Action item. Print all the records below, word for word and in full.

================================

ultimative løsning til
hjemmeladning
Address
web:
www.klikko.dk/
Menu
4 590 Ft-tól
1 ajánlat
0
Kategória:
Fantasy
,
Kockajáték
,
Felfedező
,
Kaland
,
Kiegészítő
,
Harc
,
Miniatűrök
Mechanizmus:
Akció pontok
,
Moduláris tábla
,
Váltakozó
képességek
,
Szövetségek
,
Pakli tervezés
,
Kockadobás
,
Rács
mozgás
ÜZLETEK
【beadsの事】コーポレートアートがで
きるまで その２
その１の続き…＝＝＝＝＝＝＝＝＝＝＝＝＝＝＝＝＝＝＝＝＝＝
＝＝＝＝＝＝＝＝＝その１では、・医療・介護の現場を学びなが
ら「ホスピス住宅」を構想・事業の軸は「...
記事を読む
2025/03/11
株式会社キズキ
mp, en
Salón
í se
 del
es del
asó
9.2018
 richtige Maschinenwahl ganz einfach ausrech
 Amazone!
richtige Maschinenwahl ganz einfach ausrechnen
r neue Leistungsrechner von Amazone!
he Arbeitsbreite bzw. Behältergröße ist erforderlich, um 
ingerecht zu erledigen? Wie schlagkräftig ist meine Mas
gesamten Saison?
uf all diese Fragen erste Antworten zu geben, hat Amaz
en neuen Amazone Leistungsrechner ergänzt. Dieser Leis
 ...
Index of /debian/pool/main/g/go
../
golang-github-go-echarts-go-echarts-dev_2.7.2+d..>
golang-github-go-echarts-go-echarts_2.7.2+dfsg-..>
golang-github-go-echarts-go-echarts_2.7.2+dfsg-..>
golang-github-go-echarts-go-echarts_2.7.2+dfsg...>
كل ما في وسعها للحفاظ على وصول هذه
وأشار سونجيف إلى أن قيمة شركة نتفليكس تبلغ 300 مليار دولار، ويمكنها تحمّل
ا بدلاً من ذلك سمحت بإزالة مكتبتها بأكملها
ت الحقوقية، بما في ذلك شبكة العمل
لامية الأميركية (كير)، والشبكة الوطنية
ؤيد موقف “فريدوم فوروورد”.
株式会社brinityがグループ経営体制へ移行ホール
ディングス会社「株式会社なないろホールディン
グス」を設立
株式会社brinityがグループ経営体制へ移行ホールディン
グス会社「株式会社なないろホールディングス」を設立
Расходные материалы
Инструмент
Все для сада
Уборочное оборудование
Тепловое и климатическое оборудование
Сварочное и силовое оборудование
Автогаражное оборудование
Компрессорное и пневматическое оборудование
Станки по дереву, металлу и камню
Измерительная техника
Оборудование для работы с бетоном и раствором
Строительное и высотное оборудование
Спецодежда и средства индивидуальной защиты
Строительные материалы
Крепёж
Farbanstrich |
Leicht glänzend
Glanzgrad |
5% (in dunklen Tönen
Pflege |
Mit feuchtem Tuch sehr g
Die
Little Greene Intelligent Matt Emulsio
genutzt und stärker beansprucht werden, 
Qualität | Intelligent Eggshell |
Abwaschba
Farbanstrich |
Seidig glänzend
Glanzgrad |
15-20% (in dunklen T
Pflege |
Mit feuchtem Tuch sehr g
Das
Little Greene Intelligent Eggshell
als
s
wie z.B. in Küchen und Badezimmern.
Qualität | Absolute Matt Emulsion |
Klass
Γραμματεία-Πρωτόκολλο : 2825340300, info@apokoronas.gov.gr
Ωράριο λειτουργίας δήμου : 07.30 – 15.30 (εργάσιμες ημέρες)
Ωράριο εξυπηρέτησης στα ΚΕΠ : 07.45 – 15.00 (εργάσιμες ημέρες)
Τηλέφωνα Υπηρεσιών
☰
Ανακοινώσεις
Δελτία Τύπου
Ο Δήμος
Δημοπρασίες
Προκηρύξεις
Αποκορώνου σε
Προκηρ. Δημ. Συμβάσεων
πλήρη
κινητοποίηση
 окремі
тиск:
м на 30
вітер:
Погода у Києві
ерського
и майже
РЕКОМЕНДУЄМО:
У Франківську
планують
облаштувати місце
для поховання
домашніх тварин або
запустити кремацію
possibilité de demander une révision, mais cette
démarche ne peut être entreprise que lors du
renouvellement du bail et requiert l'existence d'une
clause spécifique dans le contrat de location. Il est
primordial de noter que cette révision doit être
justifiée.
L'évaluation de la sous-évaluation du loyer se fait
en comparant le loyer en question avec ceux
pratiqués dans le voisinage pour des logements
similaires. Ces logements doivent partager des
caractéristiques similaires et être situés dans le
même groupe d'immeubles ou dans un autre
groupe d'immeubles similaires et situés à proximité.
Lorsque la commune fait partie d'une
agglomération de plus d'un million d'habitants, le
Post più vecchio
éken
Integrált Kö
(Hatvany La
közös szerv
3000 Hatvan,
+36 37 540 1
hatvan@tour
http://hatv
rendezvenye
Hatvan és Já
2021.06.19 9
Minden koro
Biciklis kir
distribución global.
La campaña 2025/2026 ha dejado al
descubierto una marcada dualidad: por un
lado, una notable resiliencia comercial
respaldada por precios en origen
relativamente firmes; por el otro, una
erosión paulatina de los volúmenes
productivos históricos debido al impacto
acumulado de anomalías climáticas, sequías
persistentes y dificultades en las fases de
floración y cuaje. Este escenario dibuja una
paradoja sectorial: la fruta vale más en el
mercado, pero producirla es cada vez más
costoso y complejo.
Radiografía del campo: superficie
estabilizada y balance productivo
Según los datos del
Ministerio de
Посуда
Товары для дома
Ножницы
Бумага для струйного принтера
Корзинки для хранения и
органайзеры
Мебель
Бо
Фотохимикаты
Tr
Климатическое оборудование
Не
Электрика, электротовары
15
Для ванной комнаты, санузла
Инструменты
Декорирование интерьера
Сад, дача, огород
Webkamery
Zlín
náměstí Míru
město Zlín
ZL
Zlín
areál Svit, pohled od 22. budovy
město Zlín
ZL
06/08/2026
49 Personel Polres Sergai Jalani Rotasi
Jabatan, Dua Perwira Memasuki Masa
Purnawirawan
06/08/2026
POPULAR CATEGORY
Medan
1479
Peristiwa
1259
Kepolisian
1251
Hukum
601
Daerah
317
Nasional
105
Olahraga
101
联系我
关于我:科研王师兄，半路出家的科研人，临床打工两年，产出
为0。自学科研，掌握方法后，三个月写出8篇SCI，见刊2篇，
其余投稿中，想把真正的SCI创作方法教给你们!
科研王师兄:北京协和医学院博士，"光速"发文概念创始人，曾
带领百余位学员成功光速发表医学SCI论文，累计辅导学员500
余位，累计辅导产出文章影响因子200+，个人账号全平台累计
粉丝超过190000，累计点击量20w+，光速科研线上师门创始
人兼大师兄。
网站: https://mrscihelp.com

================================

Exercise output.
ultimative løsning til
hjemmeladning
Address
web:
www.klikko.dk/
Menu
4 590 Ft-tól
1 ajánlat
0
Kategória:
Fantasy
,
Kockajáték
,
Felfedező
,
Kaland
,
Kiegészítő
,
Harc
,
Miniatűrök
Mechanizmus:
Akció pontok
,
Moduláris tábla
,
Váltakozó
képességek
,
Szövetségek
,
Pakli tervezés
,
Kockadobás
,
Rács
mozgás
ÜZLETEK
【beadsの事】コーポレートアートがで
きるまで その２
その１の続き…＝＝＝＝＝＝＝＝＝＝＝＝＝＝＝＝＝＝＝＝＝＝
＝＝＝＝＝＝＝＝＝その１では、・医療・介護の現場を学びなが
ら「ホスピス住宅」を構想・事業の軸は「...
記事を読む
2025/03/11
株式会社キズキ
mp, en
Salón
í se
 del
es del
asó
9.2018
 richtige Maschinenwahl ganz einfach ausrech
 Amazone!
richtige Maschinenwahl ganz einfach ausrechnen
r neue Leistungsrechner von Amazone!
he Arbeitsbreite bzw. Behältergröße ist erforderlich, um 
ingerecht zu erledigen? Wie schlagkräftig ist meine Mas
gesamten Saison?
uf all diese Fragen erste Antworten zu geben, hat Amaz
en neuen Amazone Leistungsrechner ergänzt. Dieser Leis
 ...
Index of /debian/pool/main/g/go
../
golang-github-go-echarts-go-echarts-dev_2.7.2+d..>
golang-github-go-echarts-go-echarts_2.7.2+dfsg-..>
golang-github-go-echarts-go-echarts_2.7.2+dfsg-..>
golang-github-go-echarts-go-echarts_2.7.2+dfsg...>
كل ما في وسعها للحفاظ على وصول هذه
وأشار سونجيف إلى أن قيمة شركة نتفليكس تبلغ 300 مليار دولار، ويمكنها تحمّل
ا بدلاً من ذلك سمحت بإزالة مكتبتها بأكملها
ت الحقوقية، بما في ذلك شبكة العمل
لامية الأميركية (كير)، والشبكة الوطنية
ؤيد موقف “فريدوم فوروورد”.
株式会社brinityがグループ経営体制へ移行ホール
ディングス会社「株式会社なないろホールディン
グス」を設立
株式会社brinityがグループ経営体制へ移行ホールディン
グス会社「株式会社なないろホールディングス」を設立
Расходные материалы
Инструмент
Все для сада
Уборочное оборудование
Тепловое и климатическое оборудование
Сварочное и силовое оборудование
Автогаражное оборудование
Компрессорное и пневматическое оборудование
Станки по дереву, металлу и камню
Измерительная техника
Оборудование для работы с бетоном и раствором
Строительное и высотное оборудование
Спецодежда и средства индивидуальной защиты
Строительные материалы
Крепёж
Farbanstrich |
Leicht glänzend
Glanzgrad |
5% (in dunklen Tönen
Pflege |
Mit feuchtem Tuch sehr g
Die
Little Greene Intelligent Matt Emulsio
genutzt und stärker beansprucht werden, 
Qualität | Intelligent Eggshell |
Abwaschba
Farbanstrich |
Seidig glänzend
Glanzgrad |
15-20% (in dunklen T
Pflege |
Mit feuchtem Tuch sehr g
Das
Little Greene Intelligent Eggshell
als
s
wie z.B. in Küchen und Badezimmern.
Qualität | Absolute Matt Emulsion |
Klass
Γραμματεία-Πρωτόκολλο : 2825340300, info@apokoronas.gov.gr
Ωράριο λειτουργίας δήμου : 07.30 – 15.30 (εργάσιμες ημέρες)
Ωράριο εξυπηρέτησης στα ΚΕΠ : 07.45 – 15.00 (εργάσιμες ημέρες)
Τηλέφωνα Υπηρεσιών
☰
Ανακοινώσεις
Δελτία Τύπου
Ο Δήμος
Δημοπρασίες
Προκηρύξεις
Αποκορώνου σε
Προκηρ. Δημ. Συμβάσεων
πλήρη
κινητοποίηση
 окремі
тиск:
м на 30
вітер:
Погода у Києві
ерського
и майже
РЕКОМЕНДУЄМО:
У Франківську
планують
облаштувати місце
для поховання
домашніх тварин або
запустити кремацію
possibilité de demander une révision, mais cette
démarche ne peut être entreprise que lors du
renouvellement du bail et requiert l'existence d'une
clause spécifique dans le contrat de location. Il est
primordial de noter que cette révision doit être
justifiée.
L'évaluation de la sous-évaluation du loyer se fait
en comparant le loyer en question avec ceux
pratiqués dans le voisinage pour des logements
similaires. Ces logements doivent partager des
caractéristiques similaires et être situés dans le
même groupe d'immeubles ou dans un autre
groupe d'immeubles similaires et situés à proximité.
Lorsque la commune fait partie d'une
agglomération de plus d'un million d'habitants, le
Post più vecchio
éken
Integrált Kö
(Hatvany La
közös szerv
3000 Hatvan,
+36 37 540 1
hatvan@tour
http://hatv
rendezvenye
Hatvan és Já
2021.06.19 9
Minden koro
Biciklis kir
distribución global.
La campaña 2025/2026 ha dejado al
descubierto una marcada dualidad: por un
lado, una notable resiliencia comercial
respaldada por precios en origen
relativamente firmes; por el otro, una
erosión paulatina de los volúmenes
productivos históricos debido al impacto
acumulado de anomalías climáticas, sequías
persistentes y dificultades en las fases de
floración y cuaje. Este escenario dibuja una
paradoja sectorial: la fruta vale más en el
mercado, pero producirla es cada vez más
costoso y complejo.
Radiografía del campo: superficie
estabilizada y balance productivo
Según los datos del
Ministerio de
Посуда
Товары для дома
Ножницы
Бумага для струйного принтера
Корзинки для хранения и
органайзеры
Мебель
Бо
Фотохимикаты
Tr
Климатическое оборудование
Не
Электрика, электротовары
15
Для ванной комнаты, санузла
Инструменты
Декорирование интерьера
Сад, дача, огород
Webkamery
Zlín
náměstí Míru
město Zlín
ZL
Zlín
areál Svit, pohled od 22. budovy
město Zlín
ZL
06/08/2026
49 Personel Polres Sergai Jalani Rotasi
Jabatan, Dua Perwira Memasuki Masa
Purnawirawan
06/08/2026
POPULAR CATEGORY
Medan
1479
Peristiwa
1259
Kepolisian
1251
Hukum
601
Daerah
317
Nasional
105
Olahraga
101
联系我
关于我:科研王师兄，半路出家的科研人，临床打工两年，产出
为0。自学科研，掌握方法后，三个月写出8篇SCI，见刊2篇，
其余投稿中，想把真正的SCI创作方法教给你们!
科研王师兄:北京协和医学院博士，"光速"发文概念创始人，曾
带领百余位学员成功光速发表医学SCI论文，累计辅导学员500
余位，累计辅导产出文章影响因子200+，个人账号全平台累计
粉丝超过190000，累计点击量20w+，光速科研线上师门创始
人兼大师兄。
网站: https://mrscihelp.com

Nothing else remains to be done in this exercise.